Following my nose—it's long enough—I cracked into our little aluminium tube case. Out with the Elrog ER50, in with their 300B. The 50 triode is often called a 'super' 45 because of its similarly lit-up lucid quickness. It's a 7.5V variant which our preamp runs at 5V like any 300B.

This swap of two bottles instantly fattened up the midband. It also took the foot off the treble gas. But I remained aware of strange noise which acted like dirt in a spring onion. If we forget to rinse before chopping it, that dirt gets between our teeth. Gnash. My strange inter-note grit hadn't been audible with the Liszt monos. Those had rinsed properly.

While the tonal balance was centered if a bit cool, the overall critical balance remained precarious. Had I bitten off more bandwidth than I could chew? I could put more time on these amps to eliminate insufficient break-in from the list of suspects. Otherwise more resolution reads swell but if in actual use it kills off too many recordings, it turns to swill. Then I'd give up extreme detail magnification before letting it limit my musical choices.

I hadn't faced that before.

If I couldn't resolve this, the Kinki twins would end up in a less critical system. Then the Liszt brothers would stay in the main rig and probably smile to themselves with barely concealed glee.

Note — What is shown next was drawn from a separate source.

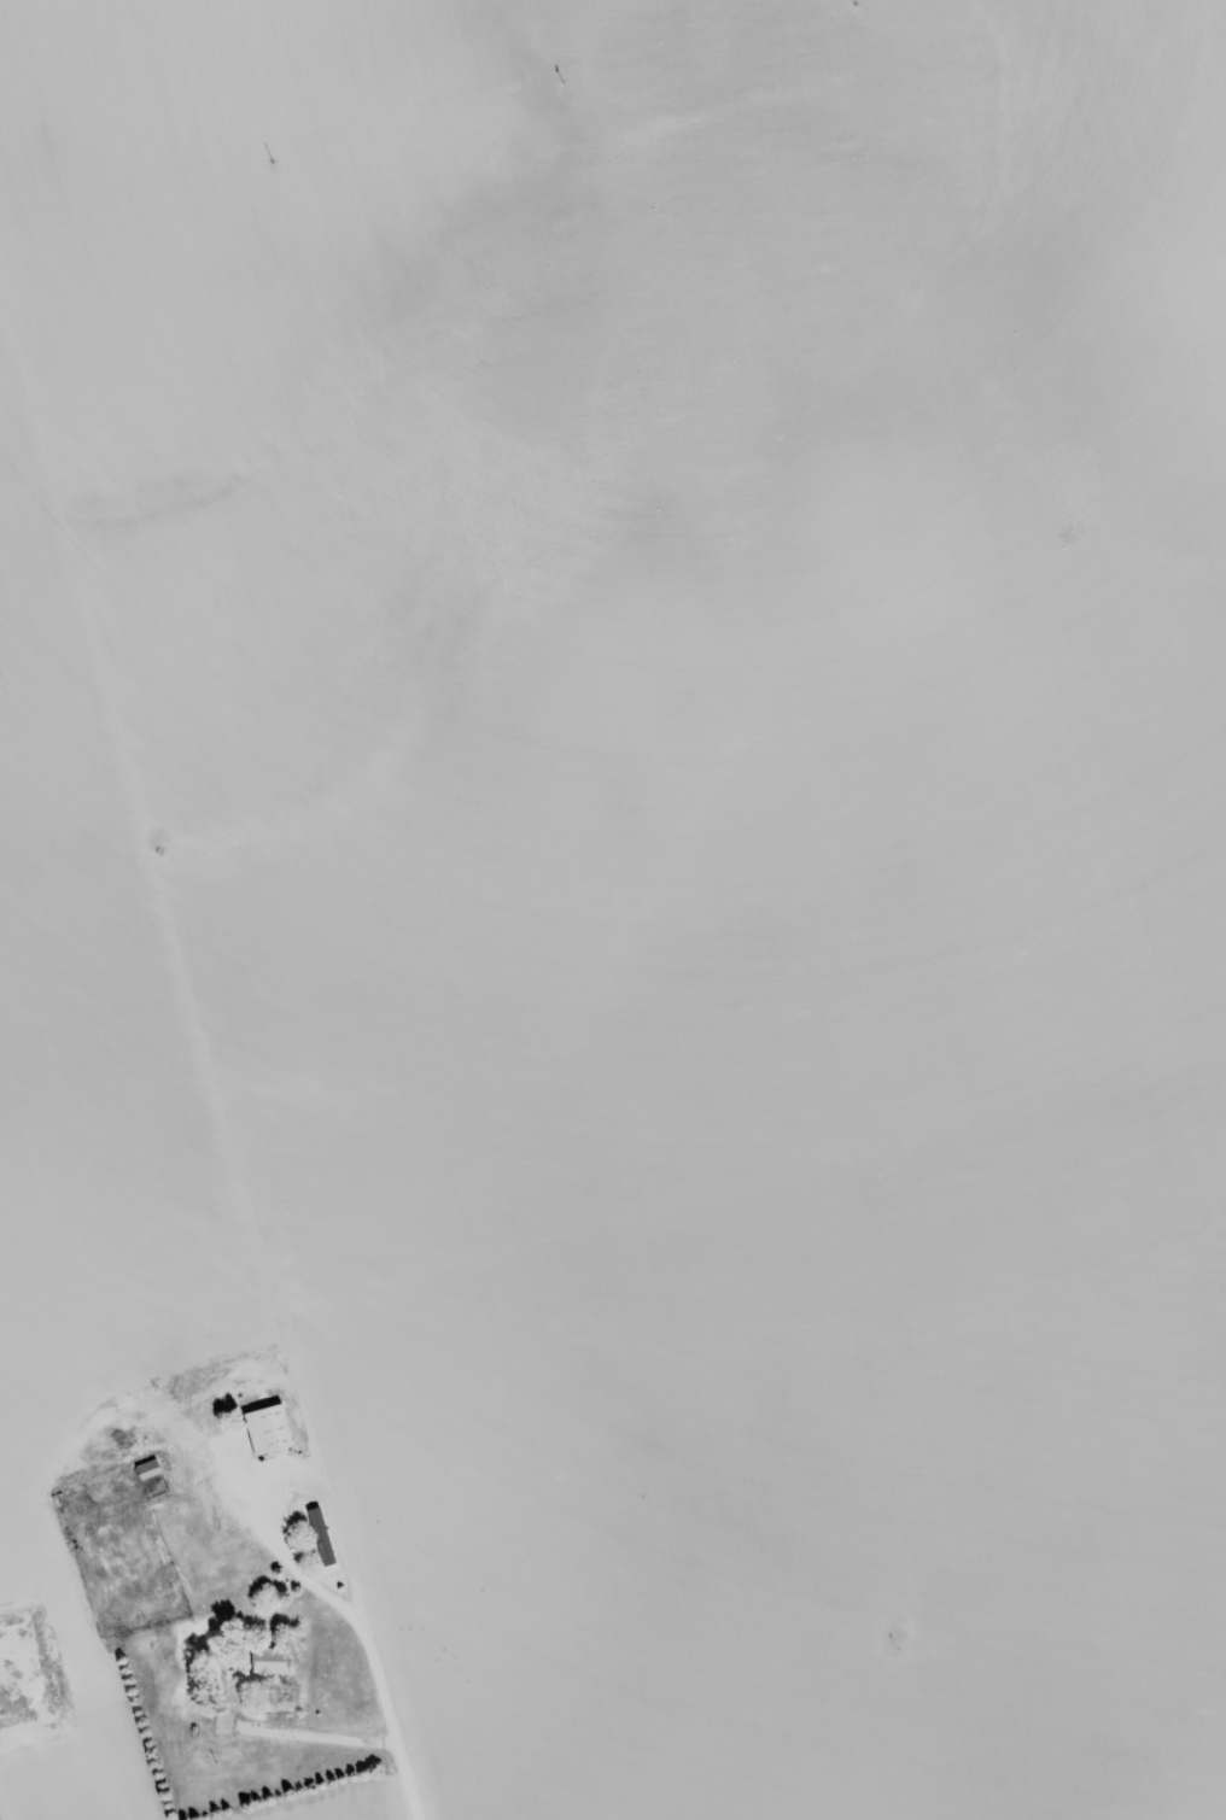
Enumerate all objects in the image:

Once in the 2.0 video system, the EX-B7 sounded flawless between Wyred4Sound's STP-SE II transistor preamp and German Physiks HRS-120 omni speakers. Nothing at all suggested insufficient break-in. Now a suspicion began to creep up. Usually direct-heated preamp tubes couple through output transformers. Those create a useful low-pass effect to block ultra-high frequencies. To the Kinki's DC-coupled inputs, my tubes coupled directly with their own 900kHz/-3dB bandwidth. Was I hearing spurious out-of-band tube noise I'd simply never heard before? To find out, the EX-B7 returned to the main system. I once again bypassed its tubes. Would that peculiar grit still factor? If so, I'd next try the Audio Physic Codex, then incoming Bayz Audio Courante 2.0 for more triangulating. With the video system showing nothing but tremendous clarity on the Kinki monos, something in the main system was off. I just had to figure out what.

The last laugh—ha!—was on the EX-B7. The tubes had been the culprits. Be thy gone, arrant knaves! With the strange HF dither consigned to contemporary cancel culture, I was in my very personal promised land. Hello visions of Vivid speakers and my early Avantgarde days. A writer concerned with brevity would now sanitize his narrative. Eliminate the detour turns. Head straight for the home run. But isn't it far more fun to see a reviewer wiggle like a hooked worm, wonder whether his Mercury just went retrograde before finding deliverance in a very simple solution? With the grainy gritty subliminal sizzle banished, the Kinki monos were instantly fuller and weightier than the Liszt. Hello bonus 1. They were demonstrably faster, too. Howdy bonus 2. On energy, dynamics and electrifying charge, this meant a very 'live' close-to-stage perspective – definitely not a pipe 'n' slippers slumber party. Of course bypassing boutique tubes in a very costly linestage dedicated to them was a sad turn of events but I couldn't argue with the results. Eventually perhaps it will migrate upstairs to revive its triodes whilst Pal Nágy's icOn 4Pro SE takes up downstairs? For now I wasn't concerned with logistic implications. The EX-B7 had just enthroned themselves on the Artesanía amp stands in the main system to bump off the Germans to the video system. This was an occasion to prostrate and welcome the new kings. That I couldn't use the preamp's XLR outputs was immaterial. As a single-ended design, those are generated electronically so one can easily argue that RCA is the more purist connection.

Bonus 3 was a virtual high-torque high-traction bass gear like a Jeep's crawl mode. I had more stiction, grip and definition. I had more clarity so heightened light and visibility on dark bassy tracks. The biggest probably aggregate makeover was moving from fifth to front row center on perceived energy. Such virtual proximity ratchets up intensity, impact and the tacitness of musical charge. It's the polar opposite of mellow relaxed daydream listening. It's full frontal engagement where attacks haven't yet diffused in the ambient field. The already accelerated Liszt were still mellower and energetically more removed. Truth told, I hadn't anticipated such untapped headroom on said score. That went above and beyond buyer expectations. Yet there was nothing inherently trying about it save for any such more direct engagement naturally consuming more of our attentive resources. It more quickly exhausts our capacities. Where a more laid-back perspective might support 2-hour sessions because we're loafing, a nearly on-stage perspective could last just 45 minutes because of its sensory overload. Then we must recharge our nervous system batteries. Having multiple systems helps. Rather than tune them all up the same, we can tweak for different moods. What the EX-B7 brought to my downstairs party meant a closer seat on the action with all that entails. I thought of it as an unexpectedly potent adrenaline injection. It's why I mentioned Avantgarde and Vivid speakers. Unless deliberately slowed down by gemütliche gear, they exhibit these very same qualities. Now I had that flavor from far smaller more affordable speakers with far simpler filters. [This photo of Vivid's smallest Giya 4 was from our last house.]